Tony Blair yesterday signalled that he was ready to give the police more summary powers to deal with alleged offenders as he sided with "the decent law-abiding majority" against the political and legal establishment.

The Prime Minister displayed his frustration with the failure of the criminal justice system to deliver effective remedies to victims by proposing that it should be circumvented.

In a speech intended to provoke a wider public debate about where the balance lay between the civil liberties of suspects and victims, Mr Blair said the system took too long to deliver justice.

He was even prepared to contemplate reforms that risked "rough justice" because the alternative was "rough injustice when neighbourhoods are terrorised by gangs and the system is not capable of protecting them".

Mr Blair - who admitted that he was under siege over law and order - was addressing an invited audience at Bristol University, where he heard one of his Government's senior officials question his whole approach to crime.

Rod Morgan, the head of the Youth Justice Board, said there had been "far too much" legislation which had caused public uncertainty and confusion.

"As a former magistrate, when I speak to the judiciary they say they are confused and are getting mixed and contradictory messages as to what is required of them," Prof Morgan said.

His concerns followed similar criticisms voiced at a recent Downing Street seminar by Ian Loader, an academic criminologist, but carry more force because of Prof Morgan's role in government.

However, Mr Blair made clear that he fully intended to introduce even more laws in this area. He said: "There is a myth that we have legislated 50 times, the problem still exists, ergo we don't need more laws. I disagree. These laws have made a difference.

"This is not the argument of the lynch mob or of people who are indifferent to convicting the innocent. It is simply a reasonable and rational response to a problem that is as much one of modernity as of liberty."

He added: "I know what large numbers of such people believe. They believe that we are on a populist bandwagon; the media whips everyone up into a frenzy, and if only everyone calmed down, the issue would go away.

"But the public are anxious for a perfectly good reason: they think they play fair and play by the rules and they see too many people who don't and getting away with it."

Mr Blair said details of new proposals would be announced in July by John Reid, the Home Secretary, as part of his plans to reform the department.

They are expected to include measures to improve the delivery and administration of justice as well as more powers for the police to hand out interim anti-social behaviour orders and on-the-spot fines without first going to court, though they would have to be given judicial backing later.

In a later question and answer session, Mr Blair said: "It will mean probably a police officer in an area having powers that traditionally could only be exercised by a court.'

He added: "The scale of what we face is such that whatever the theory, in practice, in real everyday street life, it can't be tackled without such powers.

"It is not about choosing hard-line policies over an individual's human rights. It's about which human rights prevail. In making that decision, there is a balance to be struck.
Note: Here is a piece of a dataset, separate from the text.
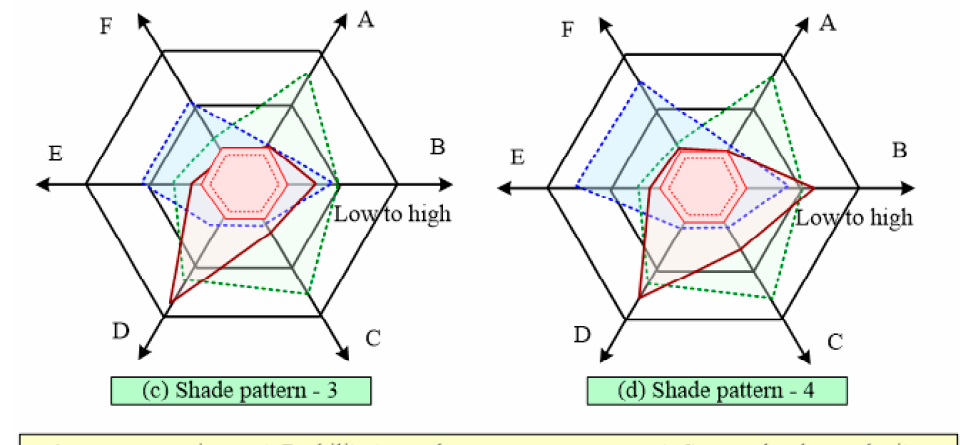
Figure 9. Wheel chart representation of various performance indices for shade patterns (1–4).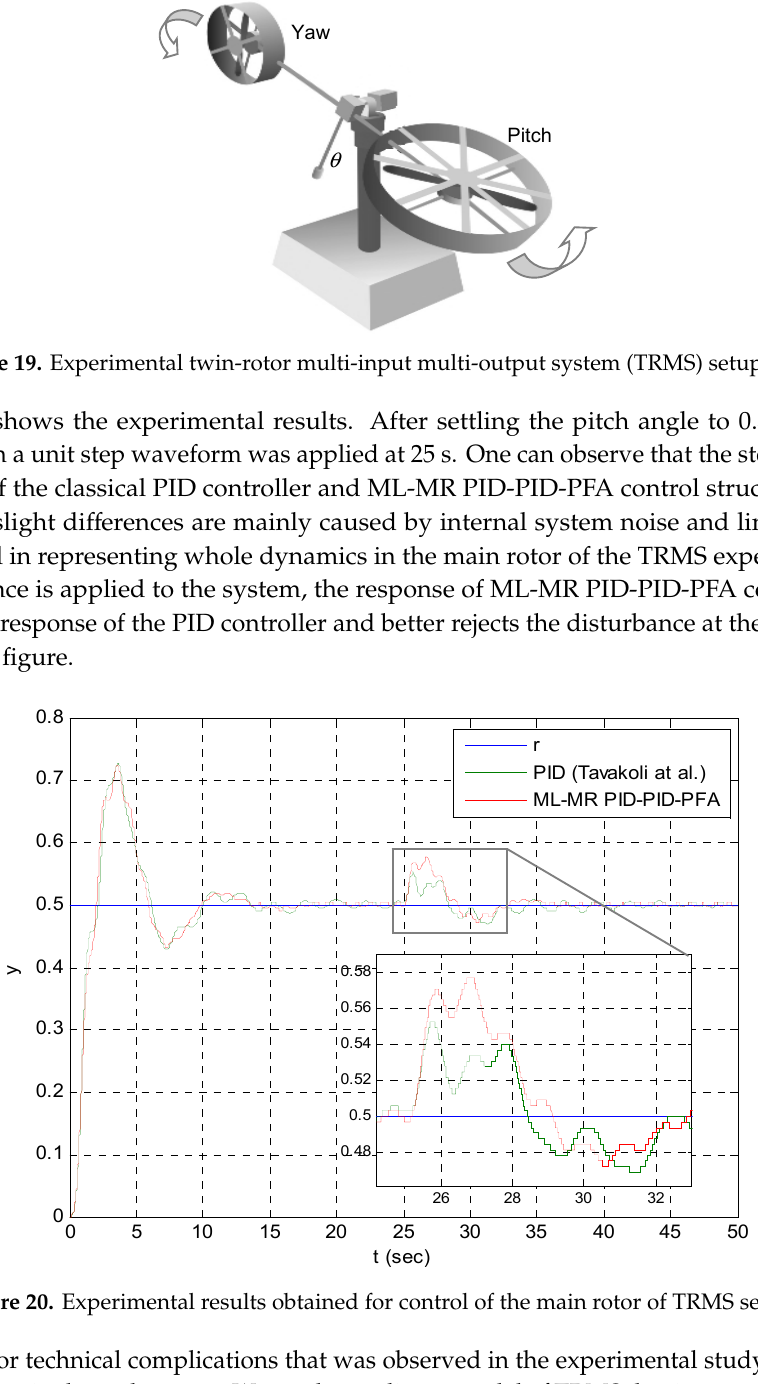
Figure 20. Experimental results obtained for control of the main rotor of TRMS setup.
I am saying it is time to rebalance the decision in favour of the decent, law-abiding majority who play by the rules and think others should too.'

The prospect of being handed more summary powers was welcomed by Ken Jones, the president of the Association of Chief Police Officers (Acpo).

"We need to restore the ability of cops on the street to enforce the law in an efficient and effective way,' he said. "It's got horribly bureaucratic, formulaic and Byzantine and that's just for cops - never mind victims and witnesses."

Sir Anthony Bottoms, criminology professor at Cambridge University and an adviser to the Prime Minister, said it was "perfectly possible to deal with both the rights of the victim and of the offender".

He added: "My own advice to the Prime Minister, though, was to say, 'Don't put too much emphasis on the criminal justice system.'

Sir Anthony, speaking on BBC radio, said people were concerned about the "quality of life on the streets, the everyday policing, the everyday work of local authority community wardens."

He added: "It is that kind of day-to-day social order that is of more concern to most people than details of the criminal justice system."

David Davis, the shadow home secretary, said: "How can a Prime Minister who has had nine years in office, with some of the largest majorities in history, accuse Parliament of watering down his legislation?'

Nick Clegg, the Liberal Democrat home affairs spokesman, said the speech was "an admission of failure by the Prime Minister'.